I answer that, Since in every movement there must needs be a
principle of movement, movement or change may be withdrawn from a
movable in two ways: first through absence of a principle of movement,
secondly through an obstacle to the principle of movement. Now
corruption is a kind of change: and consequently a body which is
corruptible on account of the nature of its principles may be rendered
incorruptible in two ways. First by the total removal of the principle
which leads to corruption, and in this way the bodies of the damned
will be incorruptible. For since the heaven is the first principle of
alteration in virtue of its local movement, and all other secondary
agents act in virtue thereof and as though moved thereby, it follows
that at the cessation of the heavenly movement there is no longer any
agent that can change the body by altering it from its natural
property. Wherefore after the resurrection, and the cessation of the
heavenly movement, there will be no quality capable of altering the
human body from its natural quality. Now corruption, like
generation, is the term of alteration. Hence the bodies of the damned
will be incorruptible, and this will serve the purpose of Divine
justice, since living for ever they will be punished for ever. This
is in keeping with the demands of Divine justice, as we shall state
further on (Article 3), even as now the corruptibility of bodies
serves the purpose of Divine providence, by which through the
corruption of one thing another is generated.

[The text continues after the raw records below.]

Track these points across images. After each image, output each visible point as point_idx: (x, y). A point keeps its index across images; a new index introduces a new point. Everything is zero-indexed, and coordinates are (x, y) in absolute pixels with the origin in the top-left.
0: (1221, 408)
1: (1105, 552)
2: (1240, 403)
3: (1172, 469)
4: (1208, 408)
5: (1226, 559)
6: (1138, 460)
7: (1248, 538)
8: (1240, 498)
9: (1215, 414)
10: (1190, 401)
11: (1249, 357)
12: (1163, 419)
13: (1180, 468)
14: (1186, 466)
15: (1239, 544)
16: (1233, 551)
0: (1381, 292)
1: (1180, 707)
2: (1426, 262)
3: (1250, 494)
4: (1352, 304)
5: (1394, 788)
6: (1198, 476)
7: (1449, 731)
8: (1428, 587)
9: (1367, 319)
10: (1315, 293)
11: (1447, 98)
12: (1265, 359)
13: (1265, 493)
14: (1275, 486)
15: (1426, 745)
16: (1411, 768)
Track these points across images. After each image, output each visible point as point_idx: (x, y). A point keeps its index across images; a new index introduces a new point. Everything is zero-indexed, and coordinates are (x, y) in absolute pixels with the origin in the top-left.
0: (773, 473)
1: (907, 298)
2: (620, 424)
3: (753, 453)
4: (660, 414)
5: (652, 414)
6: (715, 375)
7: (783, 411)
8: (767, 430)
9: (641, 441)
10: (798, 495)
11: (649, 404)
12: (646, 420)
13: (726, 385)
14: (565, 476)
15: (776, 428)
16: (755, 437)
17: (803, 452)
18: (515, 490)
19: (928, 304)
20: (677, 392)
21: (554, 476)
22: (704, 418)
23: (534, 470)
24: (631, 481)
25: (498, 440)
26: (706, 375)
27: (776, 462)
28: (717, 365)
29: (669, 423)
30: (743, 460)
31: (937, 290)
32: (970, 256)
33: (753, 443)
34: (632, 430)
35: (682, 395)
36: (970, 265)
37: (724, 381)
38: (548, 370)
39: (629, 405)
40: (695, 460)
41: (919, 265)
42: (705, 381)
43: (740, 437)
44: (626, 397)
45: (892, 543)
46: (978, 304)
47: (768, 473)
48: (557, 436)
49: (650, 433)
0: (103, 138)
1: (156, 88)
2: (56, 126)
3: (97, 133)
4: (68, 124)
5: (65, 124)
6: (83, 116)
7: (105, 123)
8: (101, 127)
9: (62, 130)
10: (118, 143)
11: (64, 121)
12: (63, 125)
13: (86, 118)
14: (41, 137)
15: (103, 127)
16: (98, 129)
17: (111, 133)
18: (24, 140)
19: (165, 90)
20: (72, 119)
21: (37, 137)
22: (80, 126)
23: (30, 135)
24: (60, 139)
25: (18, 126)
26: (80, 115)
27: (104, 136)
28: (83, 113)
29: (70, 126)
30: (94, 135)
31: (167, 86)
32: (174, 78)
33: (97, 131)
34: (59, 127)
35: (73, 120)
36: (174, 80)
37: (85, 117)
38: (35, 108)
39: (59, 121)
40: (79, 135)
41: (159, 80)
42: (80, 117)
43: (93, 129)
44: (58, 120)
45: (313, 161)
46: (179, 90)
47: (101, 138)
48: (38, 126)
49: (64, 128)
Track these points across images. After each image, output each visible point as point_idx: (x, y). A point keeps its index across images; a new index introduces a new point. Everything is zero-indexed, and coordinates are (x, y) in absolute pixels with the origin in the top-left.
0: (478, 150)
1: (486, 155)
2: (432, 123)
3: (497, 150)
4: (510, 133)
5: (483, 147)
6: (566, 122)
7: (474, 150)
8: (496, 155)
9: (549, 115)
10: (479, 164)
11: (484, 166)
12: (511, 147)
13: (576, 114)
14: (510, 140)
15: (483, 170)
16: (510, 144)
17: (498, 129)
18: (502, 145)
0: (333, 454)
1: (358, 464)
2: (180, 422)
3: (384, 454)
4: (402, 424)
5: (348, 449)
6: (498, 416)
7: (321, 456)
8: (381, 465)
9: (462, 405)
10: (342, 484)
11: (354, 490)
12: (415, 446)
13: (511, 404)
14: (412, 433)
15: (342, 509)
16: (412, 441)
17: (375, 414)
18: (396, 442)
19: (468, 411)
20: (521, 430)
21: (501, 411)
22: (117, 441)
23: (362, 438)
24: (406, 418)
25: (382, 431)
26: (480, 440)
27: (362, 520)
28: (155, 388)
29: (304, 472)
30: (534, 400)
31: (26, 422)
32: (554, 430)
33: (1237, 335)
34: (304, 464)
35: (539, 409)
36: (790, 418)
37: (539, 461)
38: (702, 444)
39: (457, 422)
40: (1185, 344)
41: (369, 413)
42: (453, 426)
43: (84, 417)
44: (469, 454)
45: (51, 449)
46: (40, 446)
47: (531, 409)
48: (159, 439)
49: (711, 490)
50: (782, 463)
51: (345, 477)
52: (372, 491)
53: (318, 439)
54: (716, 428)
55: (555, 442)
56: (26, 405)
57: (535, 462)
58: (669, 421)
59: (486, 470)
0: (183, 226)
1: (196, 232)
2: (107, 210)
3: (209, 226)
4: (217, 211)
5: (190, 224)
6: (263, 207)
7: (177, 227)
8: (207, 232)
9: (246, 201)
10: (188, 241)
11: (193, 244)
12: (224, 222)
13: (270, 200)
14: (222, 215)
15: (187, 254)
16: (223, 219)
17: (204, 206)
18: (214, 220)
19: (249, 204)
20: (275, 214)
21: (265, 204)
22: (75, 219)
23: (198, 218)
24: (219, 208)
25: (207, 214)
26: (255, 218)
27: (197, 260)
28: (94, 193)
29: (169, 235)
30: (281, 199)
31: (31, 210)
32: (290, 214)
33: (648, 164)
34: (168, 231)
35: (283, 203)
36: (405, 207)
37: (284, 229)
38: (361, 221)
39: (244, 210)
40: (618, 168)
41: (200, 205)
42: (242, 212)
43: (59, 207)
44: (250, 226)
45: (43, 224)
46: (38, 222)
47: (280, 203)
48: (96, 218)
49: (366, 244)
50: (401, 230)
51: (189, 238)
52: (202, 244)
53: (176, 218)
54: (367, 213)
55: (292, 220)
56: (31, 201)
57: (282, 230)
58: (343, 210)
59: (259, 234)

Secondly, this happens through the principle of corruption being
hindered, and in this way the body of Adam was incorruptible, because
the conflicting qualities that exist in man's body were withheld by the
grace of innocence from conducing to the body's dissolution: and much
more will they be withheld in the glorified bodies, which will be
wholly subject to the spirit. Thus after the general resurrection the
two aforesaid modes of incorruptibility will be united together in the
bodies of the blessed.
Reply to Objection 1: The contraries of which bodies are composed
are conducive to corruption as secondary principles. For the first
active principle thereof is the heavenly movement: wherefore given the
movement of the heaven, it is necessary for a body composed of
contraries to be corrupted unless some more powerful cause prevent it:
whereas if the heavenly movement be withdrawn, the contraries of which
a body is composed do not suffice to cause corruption, even in
accordance with nature, as explained above. But the philosophers were
ignorant of a cessation in the heavenly movement; and consequently they
held that a body composed of contraries is without fail corrupted in
accordance with nature.
Reply to Objection 2: This incorruptibility will result from
nature, not as though there were some principle of incorruption in the
bodies of the damned, but on account of the cessation of the active
principle of corruption, as shown above.
Reply to Objection 3: Although death is simply the greatest of
punishments, yet nothing prevents death conducing, in a certain
respect, to a cessation of punishments; and consequently the removal
of death may contribute to the increase of punishment. For as the
Philosopher says (Ethic. ix, 9), "Life is pleasant to all,
for all desire to be . . . But we must not apply this to a wicked or
corrupt life, nor one passed in sorrow." Accordingly just as life is
simply pleasant, but not the life that is passed in sorrows, so too
death, which is the privation of life, is painful simply, and the
greatest of punishments, inasmuch as it deprives one of the primary
good, namely being, with which other things are withdrawn. But in so
far as it deprives one of a wicked life, and of such as is passed in
sorrow, it is a remedy for pains, since it puts an end to them. and
consequently the withdrawal of death leads to the increase of
punishments by making them everlasting. If however we say that death
is penal by reason of the bodily pain which the dying feel, without
doubt the damned will continue to feel a far greater pain: wherefore
they are said to be in "everlasting death," according to the Psalm
(48:15): "Death shall feed upon them."